▸ TASKS TO PERFORM
1/ In two sentences, summarize the article on GSF's fifth accelerator batch.
2/ Please list every person the article on GSF's fifth accelerator batch names as a mentor for the startups.
3/ Carry on the article on GSF's fifth accelerator batch from its final sentence.

▸ DOCUMENT TEXT
========================
Global Super Angels Forum (GSF), a startup accelerator-cum-early-stage fund, has made new investments in five startups as part of its fifth accelerator programme.
“This year our focus has been on deep learning, artificial intelligence, chat-tech, health, and fin-tech. Each startup in the current batch is led by exceptional founders who have demonstrated a deep commitment to solving a specific domain problem with cutting edge technology,” said Rajesh Sawhney, GSF Accelerator founder and Innerchef co-founder, in a statement.
GSF has invested a seed amount of $65,000 to $100,000 in each startup. These firms are currently working out of Gurgaon to refine their products and are being guided by mentors. In March, the five startups will head to San Francisco and Tokyo, where they will interact with technology investors.
These startups will be mentored by Sawhney, former Snapdeal chief product officer Anand Chandrasekaran, U2opia Mobile founder Sumesh Menon, IndiaMART.com founder Dinesh Agarwal, Y Media Labs co-founder Ashish Toshniwal, director of M&S Partners Pte Hiro Mashita, and managing director of Powerhouse Ventures Sri Peddu.
GSF had opened applications for its programme in July last year.
Besides an accelerator programme, GSF, which was founded in 2012 by Sawhney, also makes angel and seed investments through GSF Superangels, a network of 20 founders and investors. GSF also conducts tech conferences.
Below are the startups shortlisted from the fifth batch:
YellowAnt: Founded in January 2016 by former employees of Fractal and IBM, Vishwa Krishnakumar and Ankur Rawal, the firm provides users an intelligent bot assistant to connect their workplace apps. It is currently available on Slack and is expected to be on Skype and Facebook by next year.
HeyMojo: The startup was founded in November 2016 by hotel management graduate Avinash Dutt, engineering professional Rahul Chandra and BITS, Pilani graduate Pallav Kumar. The firm offers artificial intelligence-based chatbots to connect hotels and restaurants with their guests. This helps hotels increase their direct bookings and reduce customer support costs.
Silversparro: This startup provides deep-learning solutions to help businesses automate their manual processes using AI, saving them time and money. It was founded in 2015 by an IIT Delhi alumnus Abhinav Kumar Gupta.
Breathe Wellbeing: The company offers small and large organisations a well-being programme through a mobile app. Employees can compete with each other on a variety of activities and track their personal health statistics, while employers can track the impact of the programme through a proprietary index. The firm was founded in 2016 by former McKinsey executive Rohan Verma and former Accenture executive Aditya Kaicker. Prior to Breathe Wellbeing, the duo had founded fitness startup ClassHop in 2015.
========================
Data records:
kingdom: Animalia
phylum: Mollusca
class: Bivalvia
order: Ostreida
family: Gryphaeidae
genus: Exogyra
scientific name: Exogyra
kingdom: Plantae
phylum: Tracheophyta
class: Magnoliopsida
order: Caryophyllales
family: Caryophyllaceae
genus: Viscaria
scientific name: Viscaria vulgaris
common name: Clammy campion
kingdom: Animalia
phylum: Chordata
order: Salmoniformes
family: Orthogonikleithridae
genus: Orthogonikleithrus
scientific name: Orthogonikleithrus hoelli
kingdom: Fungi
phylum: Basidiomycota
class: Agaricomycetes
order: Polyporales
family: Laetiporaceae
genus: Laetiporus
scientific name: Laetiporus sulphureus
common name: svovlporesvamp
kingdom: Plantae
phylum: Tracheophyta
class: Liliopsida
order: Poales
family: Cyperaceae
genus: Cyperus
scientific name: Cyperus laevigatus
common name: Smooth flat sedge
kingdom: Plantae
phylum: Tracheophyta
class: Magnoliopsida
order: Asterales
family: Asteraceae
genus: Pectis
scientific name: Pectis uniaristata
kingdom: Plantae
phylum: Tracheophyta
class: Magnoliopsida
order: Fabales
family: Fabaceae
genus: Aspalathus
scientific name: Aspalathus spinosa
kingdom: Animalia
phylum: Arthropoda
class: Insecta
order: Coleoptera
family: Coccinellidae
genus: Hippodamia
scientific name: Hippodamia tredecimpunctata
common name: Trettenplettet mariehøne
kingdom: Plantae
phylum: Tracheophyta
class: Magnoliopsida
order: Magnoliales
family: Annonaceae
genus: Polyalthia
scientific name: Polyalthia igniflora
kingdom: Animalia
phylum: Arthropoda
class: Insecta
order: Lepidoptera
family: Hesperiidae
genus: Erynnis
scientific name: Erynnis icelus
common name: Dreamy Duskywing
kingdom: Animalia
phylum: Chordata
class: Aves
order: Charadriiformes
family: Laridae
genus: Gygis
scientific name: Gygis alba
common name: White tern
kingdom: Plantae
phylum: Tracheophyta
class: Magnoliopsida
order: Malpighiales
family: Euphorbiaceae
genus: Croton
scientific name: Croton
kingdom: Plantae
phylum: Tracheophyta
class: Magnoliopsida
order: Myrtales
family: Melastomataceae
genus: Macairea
========================
▸ ANSWERS FOR THIS EXERCISE
1/ Global Super Angels Forum (GSF), a startup accelerator and early-stage fund, has invested a seed amount of $65,000 to $100,000 in each of five startups in its fifth accelerator program. The startups are refining their products in Gurgaon under mentors and will head to San Francisco and Tokyo in March to meet technology investors.

2/
- Rajesh Sawhney
- Anand Chandrasekaran
- Sumesh Menon
- Dinesh Agarwal
- Ashish Toshniwal
- Hiro Mashita
- Sri Peddu

3/
OroWealth: It was founded by IIM and IIT alumni Swati Aggarwal, Nitin Agarwal, Vijay Kuppa and software architect Yogesh Powar in 2016. The zero-commission investment platform offers unbiased and low-cost wealth management services to retail customers and financial intermediaries like banks, brokers, and wealth managers.
Some of GSF’s accelerator’s portfolio companies include mobile app analysis startup Little Eye Labs, mobile video advertising platform Pokkt, mobile ad retargeting platform Silverpush, digital medical journal Dailyrounds, doctor consultation app Docsapp, online inventory management startup Browntape and online educative toy development firm Flinto.
In May 2015, the accelerator had inducted eight startups for its mobile accelerator programme, which included virtual jewellery store Joolz, news app NewsBytes, gaming app Gamezop and mobile plan optimisation app TalkMore, among others.
Several global companies have launched their accelerator programmes in India. In January this year, US-based storage and data management company NetApp announced its programme for India, Escape Velocity, which will aim to nurture technology startups in the country.
Last month, Qualcomm Design in India Challenge, which was launched in December 2015, selected three winners out of 10 firms. All companies had received engineering support at Qualcomm India’s Innovation Lab and an initial prize money of $10,000 each.
In November last year, Google had selected seven Indian startups for the third edition of its Launchpad Accelerator, a six-month-long intensive mentoring programme for mid-to-late-stage startups. In the same month, technology and engineering solutions company Bosch India launched its first accelerator programme called DNA – discover, nurture and align. The programme will look at startups in the areas of mobility solutions, smart manufacturing, smart cities, meditech, agritech and energy.
The copy has been updated to include details about Breathe Wellbeing’s founders and year of inception. Earlier, the article stated the startup was founded in 2007. This has been corrected to 2016.